Pada 2024, S&P 500 mengungguli indeks MSCI World ex USA—yang melacak kinerja pasar negara maju—dengan margin terbesar sejak 1997. Dalam jangka panjang, indeks ini telah menghasilkan rata-rata imbal hasil total tahunan sebesar 16% sejak akhir 2008, lebih tinggi dari indeks MSCI World ex USA yang hanya sekitar 8%.

Namun, tahun ini, keunggulan S&P 500 mulai memudar. Indeks DAX Jerman dan CAC 40 Prancis naik sekitar 14% dan 9%, masing-masing, jauh melampaui kinerja indeks utama AS. Indeks Hang Seng Hong Kong melonjak 19% dan Kospi Korea Selatan naik 7%.

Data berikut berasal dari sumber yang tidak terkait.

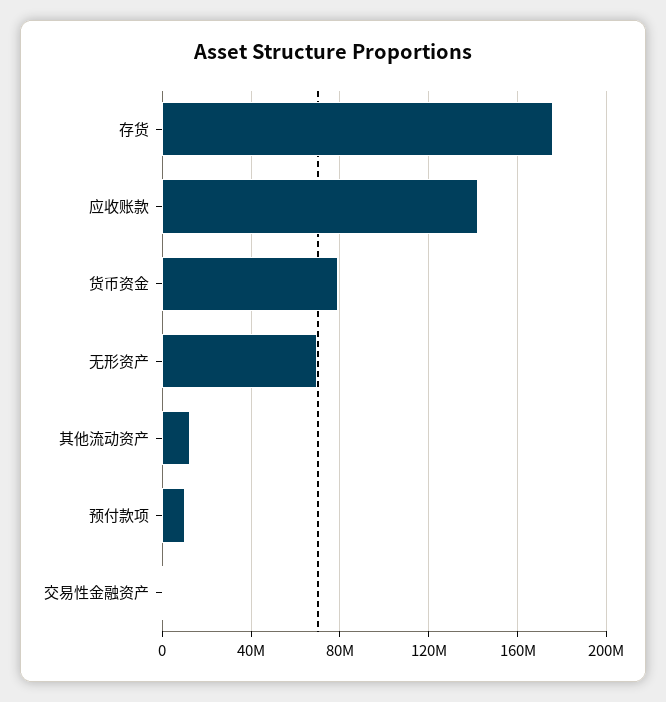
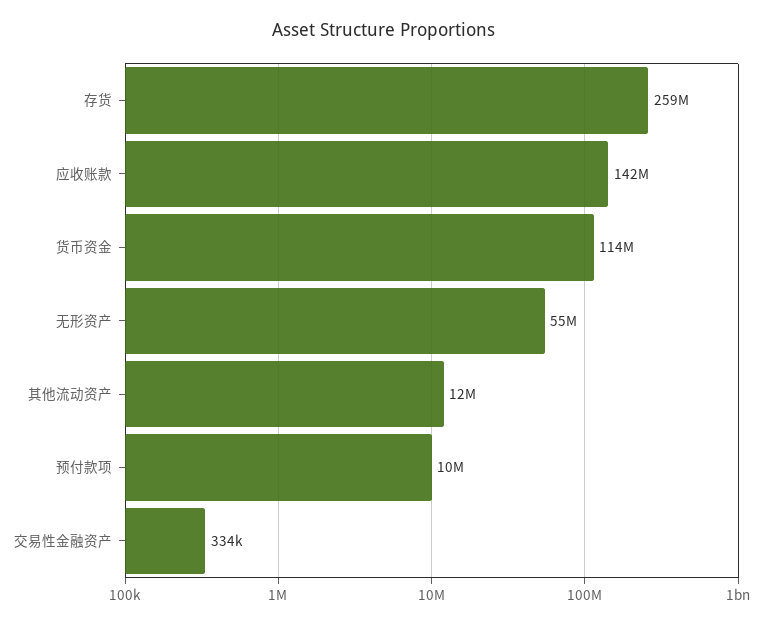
存货: 175000000 -> 259000000
货币资金: 80000000 -> 114000000
无形资产: 70000000 -> 55000000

Dominasi pasar AS terhadap rekan-rekannya juga melemah dalam beberapa pekan terakhir. AS baru-baru ini menyumbang sekitar 49% dari kapitalisasi pasar global, menurut FactSet. Pada Januari, angkanya masih sekitar 52%, rekor tertinggi dalam data FactSet sejak 2001.

Zehrid Osmani, manajer portofolio di Martin Currie, mengatakan bahwa perusahaannya lebih memilih saham Eropa yang memiliki eksposur ke AI karena harga saham AS terlalu mahal. Ia juga merekomendasikan investor untuk membeli saham yang lebih murah di negara-negara seperti Jepang dan China. Ia mengamati apakah Trump akan mengenakan tarif pada negara lain.

“Apa pun bisa terjadi dalam situasi ini,” kata Osmani.